Saved entries:
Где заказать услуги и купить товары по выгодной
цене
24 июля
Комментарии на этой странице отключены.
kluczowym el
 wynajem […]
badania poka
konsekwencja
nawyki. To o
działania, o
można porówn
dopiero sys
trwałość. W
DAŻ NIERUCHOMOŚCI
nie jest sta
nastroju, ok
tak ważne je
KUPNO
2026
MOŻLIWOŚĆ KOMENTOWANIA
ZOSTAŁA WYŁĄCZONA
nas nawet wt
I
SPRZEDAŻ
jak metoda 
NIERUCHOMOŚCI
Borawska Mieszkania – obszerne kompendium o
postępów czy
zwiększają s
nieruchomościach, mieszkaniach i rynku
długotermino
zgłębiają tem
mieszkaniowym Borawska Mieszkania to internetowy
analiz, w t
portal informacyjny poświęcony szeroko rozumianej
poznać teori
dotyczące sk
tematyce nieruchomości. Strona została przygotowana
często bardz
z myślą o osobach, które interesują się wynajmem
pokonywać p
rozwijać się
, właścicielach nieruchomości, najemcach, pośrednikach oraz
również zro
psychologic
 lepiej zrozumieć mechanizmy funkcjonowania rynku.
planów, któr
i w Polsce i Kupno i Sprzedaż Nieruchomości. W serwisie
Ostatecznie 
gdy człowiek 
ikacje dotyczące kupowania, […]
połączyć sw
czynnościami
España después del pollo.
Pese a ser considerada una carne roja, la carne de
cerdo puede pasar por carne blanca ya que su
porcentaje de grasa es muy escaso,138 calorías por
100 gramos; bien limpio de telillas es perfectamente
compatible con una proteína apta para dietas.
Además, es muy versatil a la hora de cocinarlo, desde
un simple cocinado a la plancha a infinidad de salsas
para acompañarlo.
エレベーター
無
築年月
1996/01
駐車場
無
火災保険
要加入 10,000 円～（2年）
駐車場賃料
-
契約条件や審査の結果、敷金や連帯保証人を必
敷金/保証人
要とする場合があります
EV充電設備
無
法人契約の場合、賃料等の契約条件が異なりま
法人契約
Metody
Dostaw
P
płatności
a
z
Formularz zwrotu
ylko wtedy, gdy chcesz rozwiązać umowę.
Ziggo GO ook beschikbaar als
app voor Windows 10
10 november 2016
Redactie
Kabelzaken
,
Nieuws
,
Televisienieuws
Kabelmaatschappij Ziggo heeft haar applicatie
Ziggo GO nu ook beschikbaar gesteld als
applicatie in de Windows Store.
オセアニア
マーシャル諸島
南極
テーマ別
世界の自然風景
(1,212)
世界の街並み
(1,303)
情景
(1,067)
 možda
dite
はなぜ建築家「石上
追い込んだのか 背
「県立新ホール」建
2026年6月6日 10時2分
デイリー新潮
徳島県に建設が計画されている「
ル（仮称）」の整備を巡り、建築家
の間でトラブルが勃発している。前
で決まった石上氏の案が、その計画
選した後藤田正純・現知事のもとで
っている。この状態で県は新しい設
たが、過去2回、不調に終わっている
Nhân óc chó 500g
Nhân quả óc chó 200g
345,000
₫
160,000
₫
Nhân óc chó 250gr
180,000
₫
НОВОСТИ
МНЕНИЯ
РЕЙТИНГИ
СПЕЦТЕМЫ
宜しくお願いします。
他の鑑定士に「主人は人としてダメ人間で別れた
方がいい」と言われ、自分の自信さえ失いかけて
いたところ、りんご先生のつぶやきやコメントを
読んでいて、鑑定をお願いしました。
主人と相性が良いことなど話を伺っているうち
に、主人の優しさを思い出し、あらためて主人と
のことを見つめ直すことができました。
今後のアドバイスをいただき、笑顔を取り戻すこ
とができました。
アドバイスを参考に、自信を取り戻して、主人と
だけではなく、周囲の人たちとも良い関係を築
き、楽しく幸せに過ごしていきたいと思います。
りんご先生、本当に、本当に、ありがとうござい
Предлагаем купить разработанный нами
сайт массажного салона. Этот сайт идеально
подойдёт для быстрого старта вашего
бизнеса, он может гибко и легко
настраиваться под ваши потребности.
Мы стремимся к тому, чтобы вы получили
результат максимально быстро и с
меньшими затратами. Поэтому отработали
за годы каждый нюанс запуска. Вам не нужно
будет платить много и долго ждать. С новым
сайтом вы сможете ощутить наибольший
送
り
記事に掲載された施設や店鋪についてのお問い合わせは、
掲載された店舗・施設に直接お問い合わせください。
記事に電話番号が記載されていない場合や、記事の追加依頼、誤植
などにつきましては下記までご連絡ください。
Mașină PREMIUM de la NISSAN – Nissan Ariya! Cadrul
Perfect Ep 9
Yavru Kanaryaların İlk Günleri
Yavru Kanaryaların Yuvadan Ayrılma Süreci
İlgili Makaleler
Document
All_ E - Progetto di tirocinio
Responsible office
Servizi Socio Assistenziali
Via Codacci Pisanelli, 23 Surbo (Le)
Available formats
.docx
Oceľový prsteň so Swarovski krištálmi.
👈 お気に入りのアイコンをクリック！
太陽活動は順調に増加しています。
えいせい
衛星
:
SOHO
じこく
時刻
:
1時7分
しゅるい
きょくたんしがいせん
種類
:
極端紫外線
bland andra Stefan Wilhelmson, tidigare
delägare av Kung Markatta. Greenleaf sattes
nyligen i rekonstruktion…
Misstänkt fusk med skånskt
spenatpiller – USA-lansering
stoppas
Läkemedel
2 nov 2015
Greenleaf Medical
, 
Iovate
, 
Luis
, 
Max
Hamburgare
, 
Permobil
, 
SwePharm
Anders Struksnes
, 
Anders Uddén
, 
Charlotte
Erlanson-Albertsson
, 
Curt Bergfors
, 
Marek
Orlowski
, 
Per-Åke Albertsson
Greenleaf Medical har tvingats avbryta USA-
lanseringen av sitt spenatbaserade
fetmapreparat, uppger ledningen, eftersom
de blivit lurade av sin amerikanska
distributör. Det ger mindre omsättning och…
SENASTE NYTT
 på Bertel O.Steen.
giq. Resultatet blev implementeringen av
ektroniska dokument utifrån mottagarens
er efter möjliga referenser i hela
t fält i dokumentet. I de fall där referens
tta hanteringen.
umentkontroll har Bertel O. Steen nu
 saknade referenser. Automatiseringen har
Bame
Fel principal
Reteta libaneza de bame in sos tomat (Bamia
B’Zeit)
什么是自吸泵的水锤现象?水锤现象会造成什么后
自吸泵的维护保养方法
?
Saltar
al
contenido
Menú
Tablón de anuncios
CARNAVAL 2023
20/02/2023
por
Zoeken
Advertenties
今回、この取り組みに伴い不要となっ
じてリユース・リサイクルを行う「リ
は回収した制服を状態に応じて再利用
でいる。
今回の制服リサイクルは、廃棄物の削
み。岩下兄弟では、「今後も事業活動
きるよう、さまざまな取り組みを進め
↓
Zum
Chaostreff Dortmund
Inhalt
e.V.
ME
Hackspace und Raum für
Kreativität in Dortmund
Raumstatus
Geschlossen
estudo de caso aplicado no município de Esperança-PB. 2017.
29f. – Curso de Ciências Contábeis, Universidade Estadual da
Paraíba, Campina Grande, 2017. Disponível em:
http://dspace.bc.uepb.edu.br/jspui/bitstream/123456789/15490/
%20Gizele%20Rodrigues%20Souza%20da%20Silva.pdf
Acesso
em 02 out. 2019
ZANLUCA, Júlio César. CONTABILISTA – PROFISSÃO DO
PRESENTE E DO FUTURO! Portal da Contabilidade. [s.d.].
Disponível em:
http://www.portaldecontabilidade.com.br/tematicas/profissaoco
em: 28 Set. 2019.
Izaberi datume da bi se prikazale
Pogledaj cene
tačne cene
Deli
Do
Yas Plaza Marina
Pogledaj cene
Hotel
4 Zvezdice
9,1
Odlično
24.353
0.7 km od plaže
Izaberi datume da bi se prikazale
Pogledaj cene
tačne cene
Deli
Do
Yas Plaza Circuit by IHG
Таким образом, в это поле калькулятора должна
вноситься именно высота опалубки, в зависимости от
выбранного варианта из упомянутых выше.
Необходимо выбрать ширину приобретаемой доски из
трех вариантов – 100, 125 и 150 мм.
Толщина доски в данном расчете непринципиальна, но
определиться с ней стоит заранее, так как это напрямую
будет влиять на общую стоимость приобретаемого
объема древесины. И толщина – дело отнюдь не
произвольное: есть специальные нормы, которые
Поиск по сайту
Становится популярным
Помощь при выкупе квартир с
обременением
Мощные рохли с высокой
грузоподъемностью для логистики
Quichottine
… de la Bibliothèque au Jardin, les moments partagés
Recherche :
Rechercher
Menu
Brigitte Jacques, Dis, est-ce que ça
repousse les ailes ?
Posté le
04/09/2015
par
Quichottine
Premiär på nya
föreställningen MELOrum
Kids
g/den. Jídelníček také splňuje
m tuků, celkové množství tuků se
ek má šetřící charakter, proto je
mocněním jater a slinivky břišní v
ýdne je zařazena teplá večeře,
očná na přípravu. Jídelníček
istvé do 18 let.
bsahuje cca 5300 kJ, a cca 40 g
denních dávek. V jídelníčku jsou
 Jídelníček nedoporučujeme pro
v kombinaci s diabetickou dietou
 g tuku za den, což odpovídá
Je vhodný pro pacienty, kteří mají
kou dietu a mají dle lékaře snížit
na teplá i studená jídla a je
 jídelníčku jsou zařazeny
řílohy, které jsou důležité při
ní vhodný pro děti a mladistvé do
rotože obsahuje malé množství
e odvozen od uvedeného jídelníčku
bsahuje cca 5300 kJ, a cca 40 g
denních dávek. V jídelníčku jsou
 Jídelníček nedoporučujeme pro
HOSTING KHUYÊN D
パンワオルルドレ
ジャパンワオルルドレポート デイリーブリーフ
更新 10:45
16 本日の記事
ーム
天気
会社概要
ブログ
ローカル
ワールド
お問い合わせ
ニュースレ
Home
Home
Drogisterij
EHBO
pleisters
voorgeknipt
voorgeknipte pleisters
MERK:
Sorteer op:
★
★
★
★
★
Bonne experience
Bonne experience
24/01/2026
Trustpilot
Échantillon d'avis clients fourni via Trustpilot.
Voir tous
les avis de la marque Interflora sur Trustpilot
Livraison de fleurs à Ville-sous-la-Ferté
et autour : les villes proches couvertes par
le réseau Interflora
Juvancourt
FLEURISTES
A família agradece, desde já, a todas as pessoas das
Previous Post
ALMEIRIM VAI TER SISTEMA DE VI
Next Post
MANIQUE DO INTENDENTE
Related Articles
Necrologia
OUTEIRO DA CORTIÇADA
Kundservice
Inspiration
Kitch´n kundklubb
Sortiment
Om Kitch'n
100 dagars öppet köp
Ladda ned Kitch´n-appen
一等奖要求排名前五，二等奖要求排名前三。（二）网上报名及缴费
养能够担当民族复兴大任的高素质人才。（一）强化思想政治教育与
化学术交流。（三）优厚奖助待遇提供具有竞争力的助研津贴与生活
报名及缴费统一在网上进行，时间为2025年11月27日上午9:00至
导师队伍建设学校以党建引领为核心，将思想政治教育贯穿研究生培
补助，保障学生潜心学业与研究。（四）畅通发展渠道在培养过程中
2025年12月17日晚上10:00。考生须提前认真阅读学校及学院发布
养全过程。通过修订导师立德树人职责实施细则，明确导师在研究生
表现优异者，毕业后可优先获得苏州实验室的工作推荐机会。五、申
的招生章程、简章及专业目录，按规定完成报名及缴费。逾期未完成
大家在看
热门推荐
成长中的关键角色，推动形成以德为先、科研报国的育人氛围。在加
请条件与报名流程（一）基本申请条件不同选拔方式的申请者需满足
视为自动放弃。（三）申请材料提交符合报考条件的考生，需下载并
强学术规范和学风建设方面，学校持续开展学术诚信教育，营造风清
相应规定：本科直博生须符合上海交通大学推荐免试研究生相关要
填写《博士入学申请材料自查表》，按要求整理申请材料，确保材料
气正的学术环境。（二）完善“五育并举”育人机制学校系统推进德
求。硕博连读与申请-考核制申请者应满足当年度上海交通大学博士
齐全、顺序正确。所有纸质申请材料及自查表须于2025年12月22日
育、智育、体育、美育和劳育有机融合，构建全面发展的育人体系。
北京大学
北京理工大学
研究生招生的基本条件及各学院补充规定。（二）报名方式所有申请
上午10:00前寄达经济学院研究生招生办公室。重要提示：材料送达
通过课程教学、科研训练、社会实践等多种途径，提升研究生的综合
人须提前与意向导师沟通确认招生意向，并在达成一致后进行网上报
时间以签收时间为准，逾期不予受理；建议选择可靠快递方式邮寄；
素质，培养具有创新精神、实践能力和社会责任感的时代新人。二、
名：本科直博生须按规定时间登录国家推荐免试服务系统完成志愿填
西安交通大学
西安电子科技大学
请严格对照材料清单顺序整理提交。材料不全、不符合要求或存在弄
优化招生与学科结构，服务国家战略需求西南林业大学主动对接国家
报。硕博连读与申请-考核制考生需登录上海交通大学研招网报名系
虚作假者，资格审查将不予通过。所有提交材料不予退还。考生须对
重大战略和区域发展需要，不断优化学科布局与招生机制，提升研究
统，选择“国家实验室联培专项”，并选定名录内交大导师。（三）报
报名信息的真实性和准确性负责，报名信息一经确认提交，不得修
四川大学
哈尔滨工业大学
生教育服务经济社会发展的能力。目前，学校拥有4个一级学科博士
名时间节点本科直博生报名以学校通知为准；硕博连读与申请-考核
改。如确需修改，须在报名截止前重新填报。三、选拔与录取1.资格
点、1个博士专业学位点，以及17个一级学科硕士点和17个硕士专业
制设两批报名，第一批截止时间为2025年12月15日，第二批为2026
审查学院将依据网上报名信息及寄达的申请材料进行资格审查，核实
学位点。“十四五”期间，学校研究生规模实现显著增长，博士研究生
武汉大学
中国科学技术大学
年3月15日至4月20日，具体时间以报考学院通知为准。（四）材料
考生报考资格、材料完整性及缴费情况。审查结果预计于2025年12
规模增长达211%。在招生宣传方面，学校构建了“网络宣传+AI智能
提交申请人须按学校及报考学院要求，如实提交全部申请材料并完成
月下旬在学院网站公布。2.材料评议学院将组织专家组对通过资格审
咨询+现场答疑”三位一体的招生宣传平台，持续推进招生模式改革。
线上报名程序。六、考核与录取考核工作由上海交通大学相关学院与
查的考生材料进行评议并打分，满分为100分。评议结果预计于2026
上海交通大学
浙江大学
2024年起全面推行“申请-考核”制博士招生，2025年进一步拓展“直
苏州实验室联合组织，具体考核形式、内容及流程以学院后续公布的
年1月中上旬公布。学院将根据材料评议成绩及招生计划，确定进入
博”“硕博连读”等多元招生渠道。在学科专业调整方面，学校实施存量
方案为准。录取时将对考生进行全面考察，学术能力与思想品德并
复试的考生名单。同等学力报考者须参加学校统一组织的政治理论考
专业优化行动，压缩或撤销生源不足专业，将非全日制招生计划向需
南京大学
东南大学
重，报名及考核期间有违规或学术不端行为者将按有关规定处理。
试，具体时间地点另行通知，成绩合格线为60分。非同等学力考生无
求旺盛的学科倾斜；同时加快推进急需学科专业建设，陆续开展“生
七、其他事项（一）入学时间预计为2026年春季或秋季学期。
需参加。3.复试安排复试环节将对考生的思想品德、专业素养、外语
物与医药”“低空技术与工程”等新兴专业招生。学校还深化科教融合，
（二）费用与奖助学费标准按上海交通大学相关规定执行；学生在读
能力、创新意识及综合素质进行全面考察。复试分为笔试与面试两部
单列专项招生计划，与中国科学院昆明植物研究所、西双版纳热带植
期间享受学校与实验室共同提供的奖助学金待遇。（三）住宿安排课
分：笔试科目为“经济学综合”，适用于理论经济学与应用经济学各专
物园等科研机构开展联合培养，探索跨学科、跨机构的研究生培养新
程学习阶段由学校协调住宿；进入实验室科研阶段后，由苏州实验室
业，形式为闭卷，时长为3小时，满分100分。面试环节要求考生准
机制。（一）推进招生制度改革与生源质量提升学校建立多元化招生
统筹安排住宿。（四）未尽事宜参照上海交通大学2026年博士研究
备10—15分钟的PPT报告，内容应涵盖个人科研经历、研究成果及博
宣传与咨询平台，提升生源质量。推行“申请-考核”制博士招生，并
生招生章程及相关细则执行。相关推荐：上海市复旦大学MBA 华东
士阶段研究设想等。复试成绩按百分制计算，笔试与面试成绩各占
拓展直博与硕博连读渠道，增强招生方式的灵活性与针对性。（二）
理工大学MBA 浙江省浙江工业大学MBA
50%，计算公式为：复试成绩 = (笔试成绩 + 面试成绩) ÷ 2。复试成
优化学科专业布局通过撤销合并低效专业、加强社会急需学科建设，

Exercise aim:
Each line above that has the word "jídelníčku" must be copied.

Answer below:
denních dávek. V jídelníčku jsou
 jídelníčku jsou zařazeny
e odvozen od uvedeného jídelníčku
denních dávek. V jídelníčku jsou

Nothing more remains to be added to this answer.